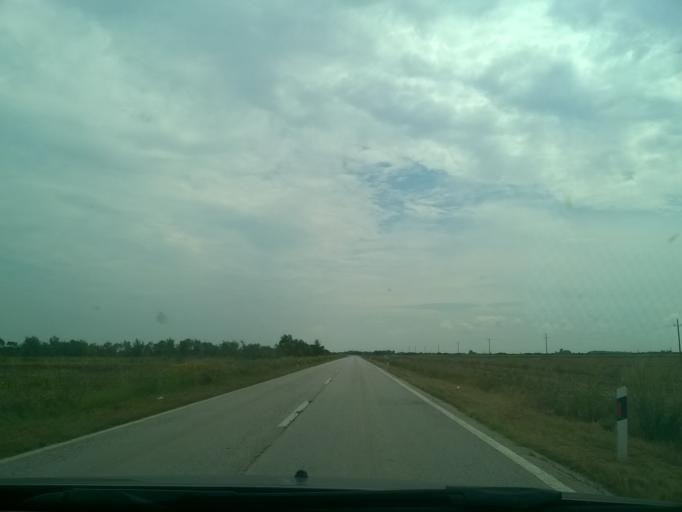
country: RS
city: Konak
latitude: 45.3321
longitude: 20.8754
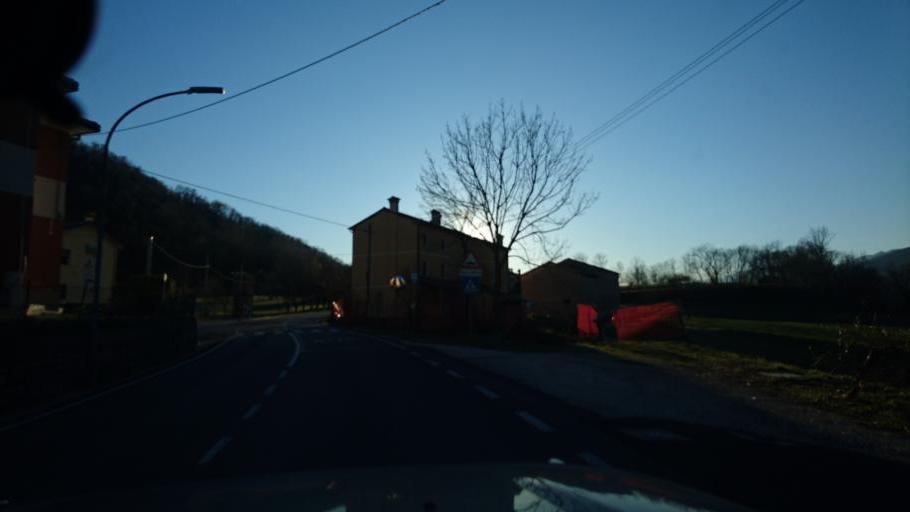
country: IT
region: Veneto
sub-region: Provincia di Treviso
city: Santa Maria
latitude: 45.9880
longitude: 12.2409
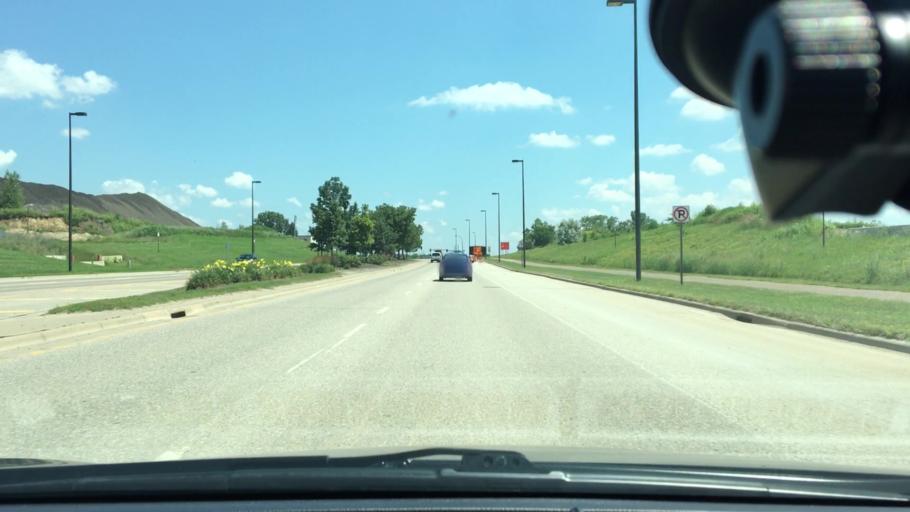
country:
◆ ◆ ◆ ◆
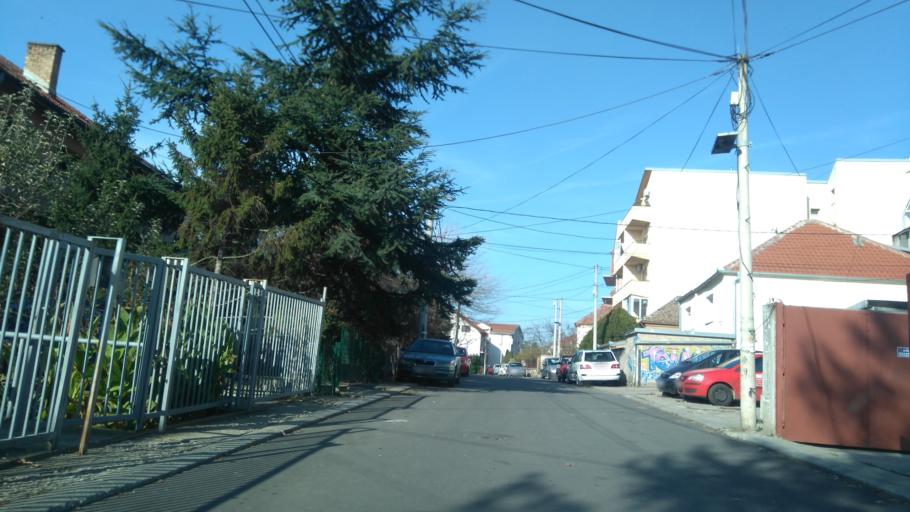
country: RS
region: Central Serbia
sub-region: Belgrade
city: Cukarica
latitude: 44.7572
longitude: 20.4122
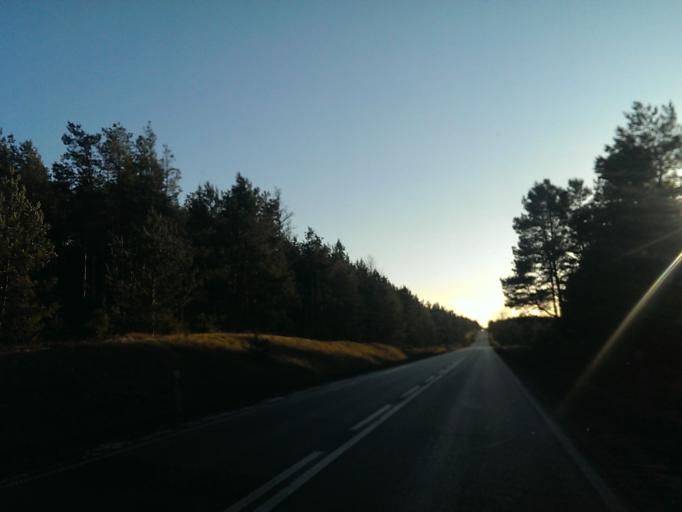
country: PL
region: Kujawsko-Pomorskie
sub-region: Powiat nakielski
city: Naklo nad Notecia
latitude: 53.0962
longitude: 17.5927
◆ ◆ ◆ ◆
EXERCISE DESCRIPTION:
Copy the records character for character, from the line with "latitude: 45.3321" up to and including the line with "longitude: 12.2409". Leave the pictures out.

RESULT:
latitude: 45.3321
longitude: 20.8754
country: IT
region: Veneto
sub-region: Provincia di Treviso
city: Santa Maria
latitude: 45.9880
longitude: 12.2409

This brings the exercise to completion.